━━ 読解文 ━━
早いもので、今年最後の寄稿となりました。私は年が明けると4 月で 50 歳になります。20 代の頃と気分はあまり変わっていないのですが、老眼、白髪、腰痛……身体は着実に年を重ねておりますね 笑

稲盛和夫氏は長期計画を立てない

今年 8 月、経営の神様と言われた稲盛和夫氏が亡くなりました。
私が説明するまでもなく、日本を代表する経営者でした。過去にマスコミで名経営者と取り上げられた方が、晩節を汚すのを何度も目にしました。京都・宝厳院の住職も「人は不完全であり、決して完全な存在ではない」と仰っていました。その通りだと思いますが、その意味でも晩年に JAL の再建まで成し遂げ、経営者の鑑で在り続けた稲盛氏は、本当に稀有な存在であられたと思います。
 その稲盛氏の言葉をまとめた『経営12カ条』という本が最近出版されました。是非手にとって読んでいただければと思いますが、その中で、「私は長期計画は立てる必要はないと思っている。市場の変化による度重なる下方修正で反故にされる計画なら、ない方が良い。尺取り虫の歩みのように毎年やるべきことをやり遂げるのみだ」との旨がありました。
 実は、似たようなことをサムスン JAPAN の方(パン)社長も仰っていました。「これだけ市場変化が速い中で、長期計画などは意味をなさない。我々は優秀な人材を確保することのみに注力している。彼らが勝手に未来を創ってくれる」
 大事なのは、目の前の目標を何がなんでも達成する姿勢だと思います。逆に良くないのは、目標を達成しなくてもよいような雰囲気が会社を支配する、いわば負け癖がつくことです。かつての阪神タイガースのように、一度負け癖がついた組織を立て直すのは至難の業です。
 長期的な計画・目標が全く要らないとは思いません。しかし、それに縛られて思考の柔軟性を失うと、固定費だけが増加するなどして致命傷になりかねませんので、ご注意いただければと存じます。

計画達成を制度に落とし込む

 立てた計画は達成されないと意味がありません。それには部署、スタッフ一人ひとりの行動にまで何をどうすべきか、具体策を浸透させる必要があります。例えば、歯科の業界では患者さんの口腔状態の維持のために、定期メンテナンスを行うことが推奨されています。しかし、患者さんに支持されて忙しい医院ほど、衛生士の定着率が落ちるというジレンマがよく問題になります。
 そこで大阪のある歯科医院は、「患者さんのメンテナンスを月間100 回行なったら、翌月から自分のシフトを自由に決めて良い。ただし、100 回を切った翌月はこの制度は適用できない」というちょっと変わった制度を取り入れました。
━━━
━━ 入力データ ━━
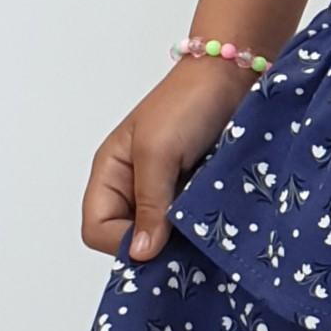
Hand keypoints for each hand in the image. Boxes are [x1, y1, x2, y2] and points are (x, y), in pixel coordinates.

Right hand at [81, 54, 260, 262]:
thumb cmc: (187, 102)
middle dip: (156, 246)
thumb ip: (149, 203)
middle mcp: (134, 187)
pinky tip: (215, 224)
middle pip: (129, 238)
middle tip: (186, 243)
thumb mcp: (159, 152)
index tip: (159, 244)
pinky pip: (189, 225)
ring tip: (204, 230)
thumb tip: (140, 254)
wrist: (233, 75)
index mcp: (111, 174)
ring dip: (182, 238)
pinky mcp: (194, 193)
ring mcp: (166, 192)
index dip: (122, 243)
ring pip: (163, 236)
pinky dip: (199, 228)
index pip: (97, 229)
━━━
> _課題の指示_
経営計画の文章のうち、「立てた計画は達成されないと意」を含む語句で始まり「レンマがよく問題になります。」で終わる部分を、「衛生士」を「歯科助手」に置き換えて書き直すこと。 このリストは経営計画の文章とは関係がない。

> _模範解答_
立てた計画は達成されないと意味がありません。それには部署、スタッフ一人ひとりの行動にまで何をどうすべきか、具体策を浸透させる必要があります。例えば、歯科の業界では患者さんの口腔状態の維持のために、定期メンテナンスを行うことが推奨されています。しかし、患者さんに支持されて忙しい医院ほど、歯科助手の定着率が落ちるというジレンマがよく問題になります。